*EXCERPTED TEXT*:

The Not-So-Glamorous Part About RV Life


Looks like a dream come true, right? A little home on wheels with all of the conveniences of home, parked somewhere beautiful (this is actually right next to a path that leads to a beautiful lake), somewhere new to camp every night, exploring towns and cities I’ve only seen on a map before… well, it is, but, there’s a not-so-glamorous part to it, too.

I mentioned in my previous post that Fiona the RV was having battery issues. We needed to be jump started two days in a row, and we knew something else was wrong too. Prior to the times that the battery failed, we also had issues with starting the car when the battery was fully charged. Several times, the car would start for about 10 seconds, then shut off. Multiple attempts to start the engine was something we almost began to expect every time that we were ready to move on to the next spot.

We had already made an appointment in the next decent-sized town, and just needed to make it there in one piece. Backtrack to last post’s efforts to get to Calgary without taking any breaks in fear of the RV shutting off again. We made it about 2 AM, parked right outside the business, and slept a few hours to be ready for our 8AM appointment at Big Dog Performance auto repair shop.

The next morning, we had our tired Fiona serviced. She needed to have her fuel filter and fuel pump replaced. We were told the fuel pump was working poorly and therefore, working overtime to keep up, and that might be causing the battery drain. This is also why the car’s been shutting down after 10 seconds; sometimes the fuel pump wouldn’t kick in at all and the car would cycle through the fuel in the lines before shutting off due to no added fuel supply. The mechanics also notified us that there’s a kink in one of the wires going to the battery that doesn’t seem to be an issue now but that we should keep an eye on it. We paid a reasonable price for the service, drove away happy, parked the car on a residential street around the corner from downtown, and went to walk around town and find a place to get big celebratory meal.

*TASK TO CARRY OUT*:
After the service at the repair shop, what four things did the travelers do, according to the last sentence of the RV life post? Use only the RV life post to answer.

*RECORDS SHOWN*:

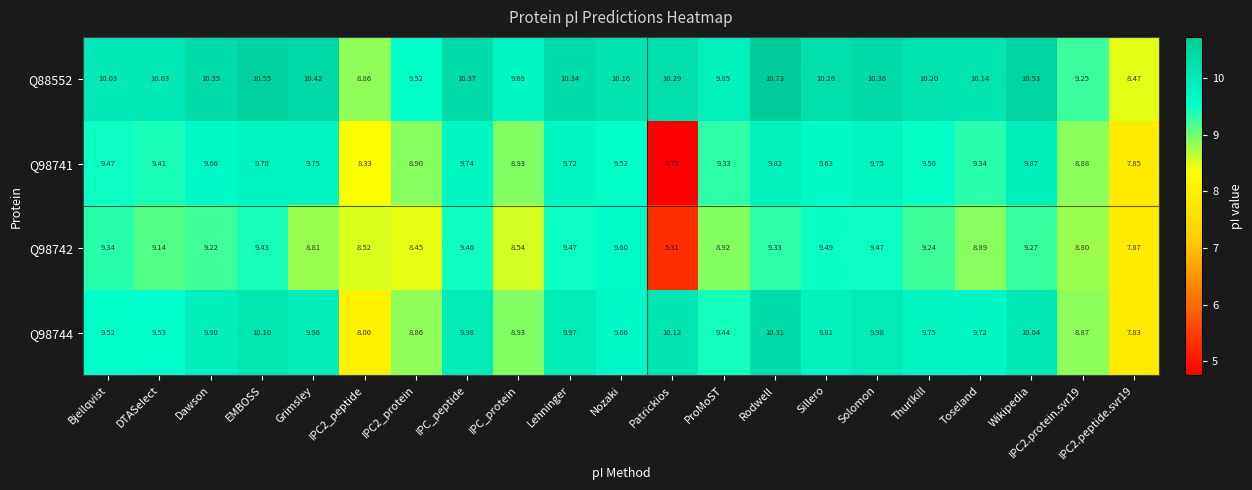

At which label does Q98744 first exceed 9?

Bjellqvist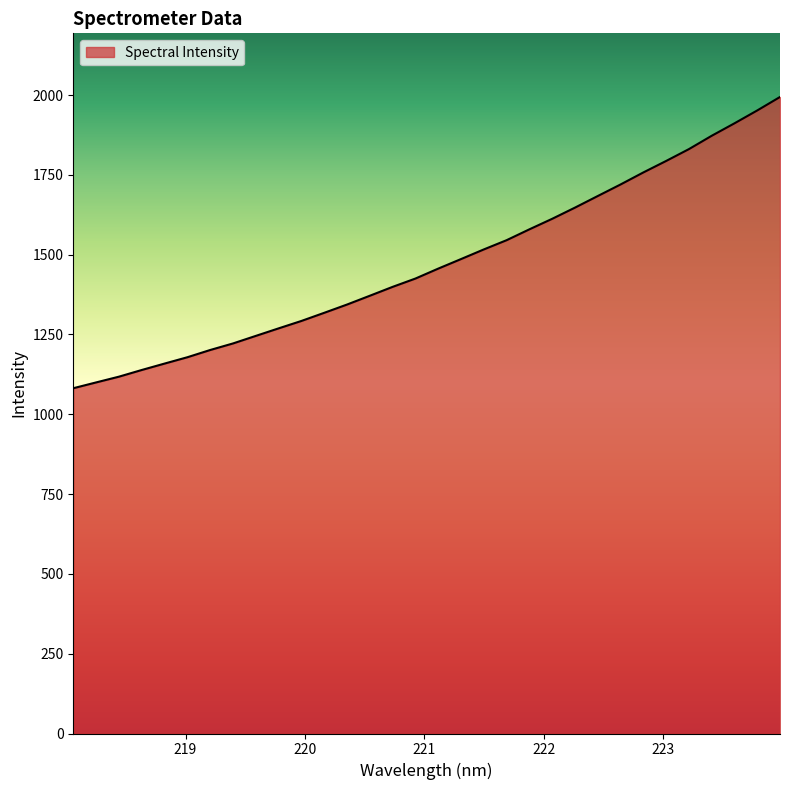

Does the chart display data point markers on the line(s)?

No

* * *

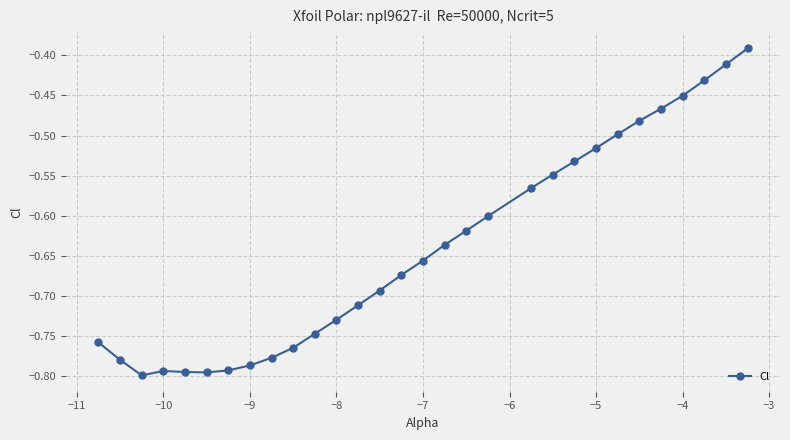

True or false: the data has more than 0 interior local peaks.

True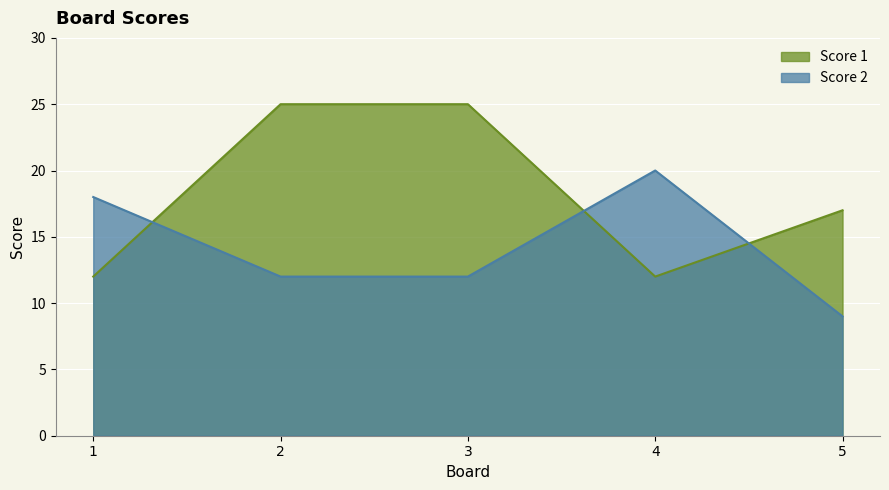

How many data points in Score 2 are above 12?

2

*WORKED SOLUTION*:
- Paid a reasonable price for the service
- Drove away happy
- Parked the car on a residential street around the corner from downtown
- Went to walk around town and find a place to get a big celebratory meal